Event summary combining transcript, slides, and related documents.

Logotype for Zehnder Group AG

H2 2025 earnings summary

26 Feb, 2026

Executive summary

  • Achieved record ventilation sales exceeding €500 million, representing 66% of total sales, driven by market share gains, successful integration of acquisitions like Siber and Airia, and expanded service offerings.

  • Group sales rose 8% year-over-year to €760.7 million, supported by strong ventilation growth and strategic acquisitions.

  • Service business and air-based climate solutions saw substantial growth, with service becoming a key pillar and climate solutions achieving double-digit turnover and 80% volume growth.
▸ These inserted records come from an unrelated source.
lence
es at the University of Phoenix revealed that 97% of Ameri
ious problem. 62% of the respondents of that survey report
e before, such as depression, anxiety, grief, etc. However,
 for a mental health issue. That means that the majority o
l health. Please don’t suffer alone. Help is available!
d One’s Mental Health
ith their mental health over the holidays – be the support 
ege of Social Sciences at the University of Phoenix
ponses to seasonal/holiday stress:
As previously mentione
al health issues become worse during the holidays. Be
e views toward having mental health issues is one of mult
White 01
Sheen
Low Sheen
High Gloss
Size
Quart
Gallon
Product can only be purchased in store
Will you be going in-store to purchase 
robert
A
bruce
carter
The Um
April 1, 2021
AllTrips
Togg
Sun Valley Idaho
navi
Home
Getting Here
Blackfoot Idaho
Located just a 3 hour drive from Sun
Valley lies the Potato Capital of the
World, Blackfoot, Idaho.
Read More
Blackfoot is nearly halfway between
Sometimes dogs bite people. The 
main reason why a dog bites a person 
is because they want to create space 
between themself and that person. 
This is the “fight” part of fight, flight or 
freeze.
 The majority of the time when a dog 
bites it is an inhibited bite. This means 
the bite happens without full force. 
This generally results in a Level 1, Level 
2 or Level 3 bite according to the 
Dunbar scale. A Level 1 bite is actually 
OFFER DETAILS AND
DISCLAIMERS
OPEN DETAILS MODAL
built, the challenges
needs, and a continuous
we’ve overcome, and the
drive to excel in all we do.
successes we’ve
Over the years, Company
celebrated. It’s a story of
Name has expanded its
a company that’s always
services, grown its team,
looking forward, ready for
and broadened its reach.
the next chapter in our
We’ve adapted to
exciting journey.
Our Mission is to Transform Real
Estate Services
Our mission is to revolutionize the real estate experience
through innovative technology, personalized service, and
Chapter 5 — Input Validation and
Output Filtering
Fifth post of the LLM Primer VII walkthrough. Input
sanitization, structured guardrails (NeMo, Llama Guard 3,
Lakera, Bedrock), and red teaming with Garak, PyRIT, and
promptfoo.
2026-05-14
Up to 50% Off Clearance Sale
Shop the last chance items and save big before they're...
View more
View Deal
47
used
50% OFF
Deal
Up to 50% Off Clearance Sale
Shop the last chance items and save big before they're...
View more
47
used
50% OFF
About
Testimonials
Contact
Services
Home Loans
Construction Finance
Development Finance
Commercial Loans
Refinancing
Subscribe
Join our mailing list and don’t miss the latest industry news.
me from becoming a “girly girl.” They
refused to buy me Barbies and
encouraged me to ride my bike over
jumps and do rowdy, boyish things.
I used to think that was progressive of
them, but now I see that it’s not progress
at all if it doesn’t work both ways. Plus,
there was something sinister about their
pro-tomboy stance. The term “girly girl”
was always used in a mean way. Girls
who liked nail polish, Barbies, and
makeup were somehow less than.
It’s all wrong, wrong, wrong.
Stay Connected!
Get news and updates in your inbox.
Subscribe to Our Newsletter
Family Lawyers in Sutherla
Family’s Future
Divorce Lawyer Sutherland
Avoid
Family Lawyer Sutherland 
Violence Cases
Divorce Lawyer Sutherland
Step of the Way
  • Ongoing cost-saving initiatives and capacity reductions in the radiator segment amid continued market pressure, including plant closures and operational adjustments.

  • Transformation into a system provider for ventilation and indoor climate solutions continued.

Financial highlights

  • Total sales increased by 8% to €760.7 million, with organic growth at 7%.

  • Adjusted EBIT margin improved to 8.6% (€65.2 million), up 30% year-over-year, despite €1.8 million in one-off costs related to radiator production adjustments.

  • Net profit reached €47.8 million, reversing a prior-year loss.

  • Operating cash flow rose 32% to €80 million, enabling full repayment of the €60 million syndicated loan used for the Siber acquisition.

  • Adjusted EBITDA increased 16% to an 11.7% margin; ROCE improved to 22.1%.

Outlook and guidance

  • Market outlook for 2026 is cautiously optimistic, with signs of stabilization and modest growth in key European markets, though Germany is still expected to decline by 10%.

  • No full-year guidance provided; management will update outlook mid-year when visibility improves.

  • Strategic focus remains on expanding in North America, increasing European penetration, and growing the service business.

  • Midterm targets of 5% sales growth and 20%+ ROCE are considered achievable if market conditions stabilize; EBIT margin target of 9-11% confirmed.

  • Slightly positive sales impact anticipated in 2026, with continued demand for energy-efficient indoor climate solutions.